Une porte ouverte sur les océans
Ferrari se lance donc dans un défi qui dépasse largement les frontières de la régate. Avec Hypersail, la marque aborde l’océan comme un nouveau terrain d’expérimentation et d’endurance. Le projet, encore à ses débuts, intrigue autant qu’il suscite la curiosité. Il ouvre aussi un nouveau chapitre dans le dialogue entre automobile et voile de compétition, dans la continuité de l’hybridation des savoir-faire et des enjeux énergétiques.
Dans les mois à venir, l’évolution de ce projet sera scrutée de près. L’envie de voir ce monocoque de 100 pieds s’élancer et « voler » au large, avec ses foils et sa silhouette inédite, risque de nourrir bien des attentes. Pour les passionnés de course au large, pour les amateurs de technologie, ou tout simplement pour ceux qui suivent les aventures humaines autour du monde, le projet Hypersail pourrait bien devenir l’un des points d'intérêts majeurs de la voile des années à venir...
John Elkann, Président de Ferrari : "Hypersail est un nouveau défi qui nous pousse à dépasser nos limites et à élargir nos horizons technologiques. En même temps, il s'inscrit dans la tradition Ferrari, en s'inspirant de notre Hypercar, trois fois vainqueur des 24 heures du Mans. Concevoir un bateau pour la navigation hauturière est peut-être l'expression ultime de l'endurance. Giovanni Soldini est un pilier fondamental de ce projet, tant pour ses exploits de navigateur que pour son expérience inégalée en matière de développement et de construction navale. L'immense travail d'équipe avec Ferrari et Guillaume Verdier aboutira à un bateau unique qui survolera les océans et qui représente également une opportunité d'innovation pour le monde nautique et automobile.".
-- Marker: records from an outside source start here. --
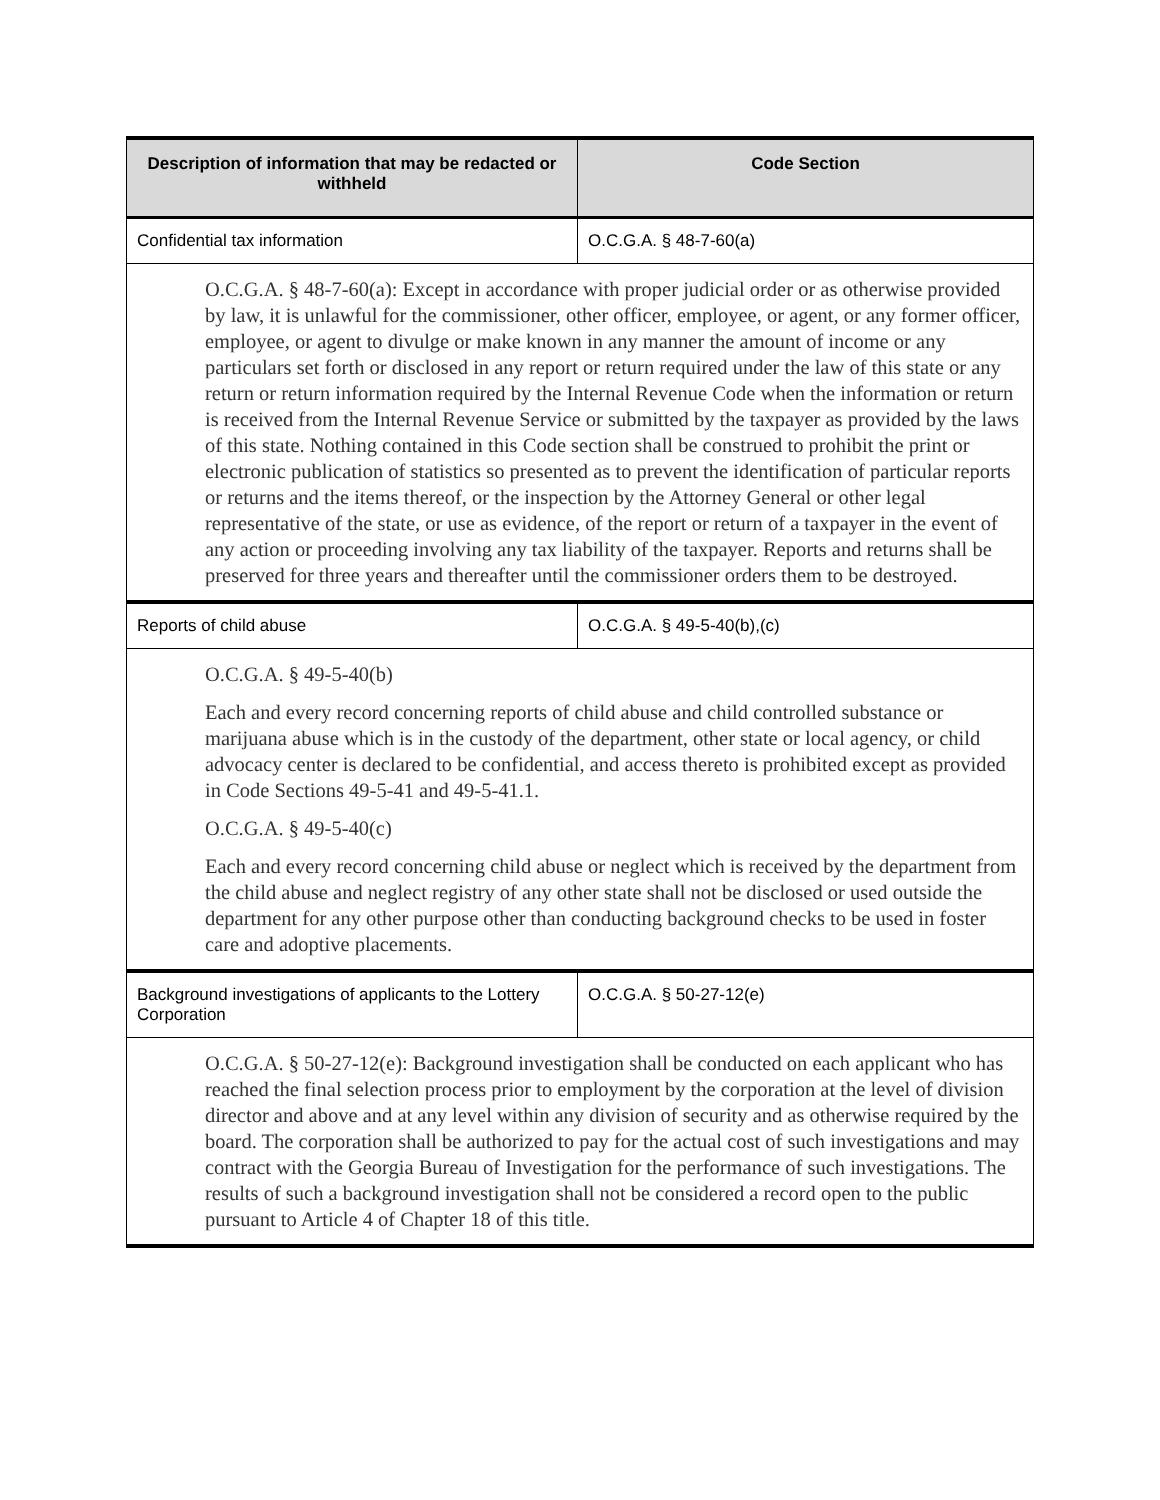| Description of information that may be redacted or withheld | Code Section |
| --- | --- |
| Confidential tax information | O.C.G.A. § 48-7-60(a) |
| O.C.G.A. § 48-7-60(a): Except in accordance with proper judicial order or as otherwise provided by law, it is unlawful for the commissioner, other officer, employee, or agent, or any former officer, employee, or agent to divulge or make known in any manner the amount of income or any particulars set forth or disclosed in any report or return required under the law of this state or any return or return information required by the Internal Revenue Code when the information or return is received from the Internal Revenue Service or submitted by the taxpayer as provided by the laws of this state. Nothing contained in this Code section shall be construed to prohibit the print or electronic publication of statistics so presented as to prevent the identification of particular reports or returns and the items thereof, or the inspection by the Attorney General or other legal representative of the state, or use as evidence, of the report or return of a taxpayer in the event of any action or proceeding involving any tax liability of the taxpayer. Reports and returns shall be preserved for three years and thereafter until the commissioner orders them to be destroyed. | |
| Reports of child abuse | O.C.G.A. § 49-5-40(b),(c) |
| O.C.G.A. § 49-5-40(b) Each and every record concerning reports of child abuse and child controlled substance or marijuana abuse which is in the custody of the department, other state or local agency, or child advocacy center is declared to be confidential, and access thereto is prohibited except as provided in Code Sections 49-5-41 and 49-5-41.1. O.C.G.A. § 49-5-40(c) Each and every record concerning child abuse or neglect which is received by the department from the child abuse and neglect registry of any other state shall not be disclosed or used outside the department for any other purpose other than conducting background checks to be used in foster care and adoptive placements. | |
| Background investigations of applicants to the Lottery Corporation | O.C.G.A. § 50-27-12(e) |
| O.C.G.A. § 50-27-12(e): Background investigation shall be conducted on each applicant who has reached the final selection process prior to employment by the corporation at the level of division director and above and at any level within any division of security and as otherwise required by the board. The corporation shall be authorized to pay for the actual cost of such investigations and may contract with the Georgia Bureau of Investigation for the performance of such investigations. The results of such a background investigation shall not be considered a record open to the public pursuant to Article 4 of Chapter 18 of this title. | |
Giovanni Soldini, directeur du team Hupersail Ferrari : "Je suis heureux et honoré de pouvoir participer à cette aventure. Un défi passionnant qui s'appuie sur une équipe absolument unique réunissant l'excellence Ferrari et les compétences de designers spécialisés dans la voile océanique. La rencontre de cultures différentes et de technologies avancées permet de construire un bateau révolutionnaire à bien des égards. D'un point de vue nautique, il est innovant dans sa construction et dans sa façon de voler ; sur le plan des systèmes, la contribution de Ferrari met l’accent sur le développement de commandes inédites à bord. Pour nous préparer au mieux à la variabilité et à la puissance des phénomènes et des conditions auxquels nous sommes confrontés dans l'océan, la priorité est de trouver un équilibre entre la recherche de performances extrêmes et la fiabilité maximale".